Start of Records for this task

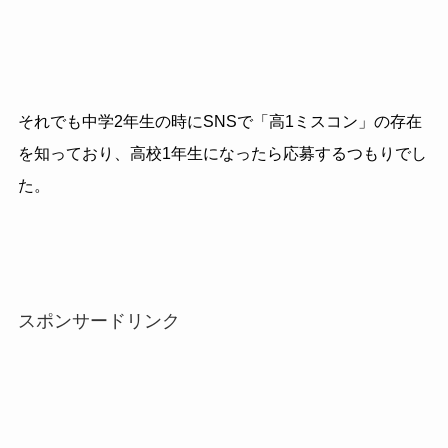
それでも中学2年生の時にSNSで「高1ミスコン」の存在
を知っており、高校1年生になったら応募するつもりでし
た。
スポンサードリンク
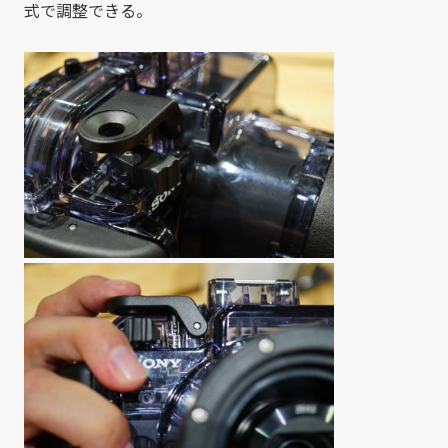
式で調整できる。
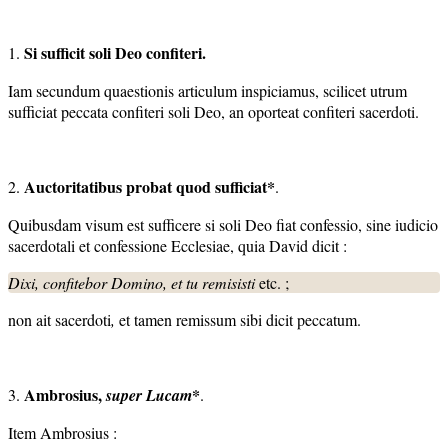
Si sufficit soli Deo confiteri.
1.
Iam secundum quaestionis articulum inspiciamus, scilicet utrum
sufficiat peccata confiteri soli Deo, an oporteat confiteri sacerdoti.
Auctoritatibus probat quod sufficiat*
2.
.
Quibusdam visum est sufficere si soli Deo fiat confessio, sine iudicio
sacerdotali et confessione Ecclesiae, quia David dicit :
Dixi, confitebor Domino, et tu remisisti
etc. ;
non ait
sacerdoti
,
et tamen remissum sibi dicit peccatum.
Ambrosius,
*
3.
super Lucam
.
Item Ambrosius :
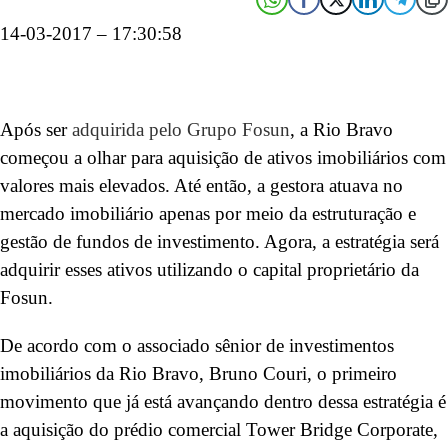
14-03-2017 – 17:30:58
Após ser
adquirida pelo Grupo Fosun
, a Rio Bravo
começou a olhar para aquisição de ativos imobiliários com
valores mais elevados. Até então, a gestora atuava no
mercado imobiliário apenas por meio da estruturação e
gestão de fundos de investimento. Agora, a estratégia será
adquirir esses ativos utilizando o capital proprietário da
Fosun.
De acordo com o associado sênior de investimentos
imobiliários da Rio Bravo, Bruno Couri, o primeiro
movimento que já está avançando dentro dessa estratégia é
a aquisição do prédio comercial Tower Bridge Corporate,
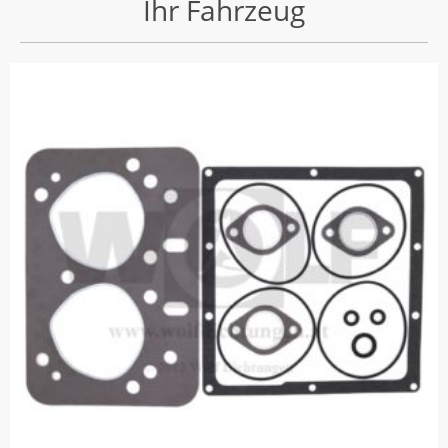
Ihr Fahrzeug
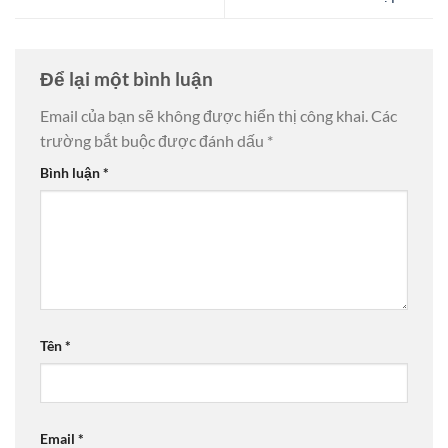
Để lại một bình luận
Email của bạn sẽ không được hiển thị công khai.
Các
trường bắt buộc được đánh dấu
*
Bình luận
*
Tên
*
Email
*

End of Records for this task

Task statement
Render the stretch of lines from the one containing "14-03-2017 – 17:30:58" through the one containing "imobiliários da Rio" as a numbered list, leaving out any blank lines.

Response to this task
1. 14-03-2017 – 17:30:58
2. Após ser
3. adquirida pelo Grupo Fosun
4. , a Rio Bravo
5. começou a olhar para aquisição de ativos imobiliários com
6. valores mais elevados. Até então, a gestora atuava no
7. mercado imobiliário apenas por meio da estruturação e
8. gestão de fundos de investimento. Agora, a estratégia será
9. adquirir esses ativos utilizando o capital proprietário da
10. Fosun.
11. De acordo com o associado sênior de investimentos
12. imobiliários da Rio Bravo, Bruno Couri, o primeiro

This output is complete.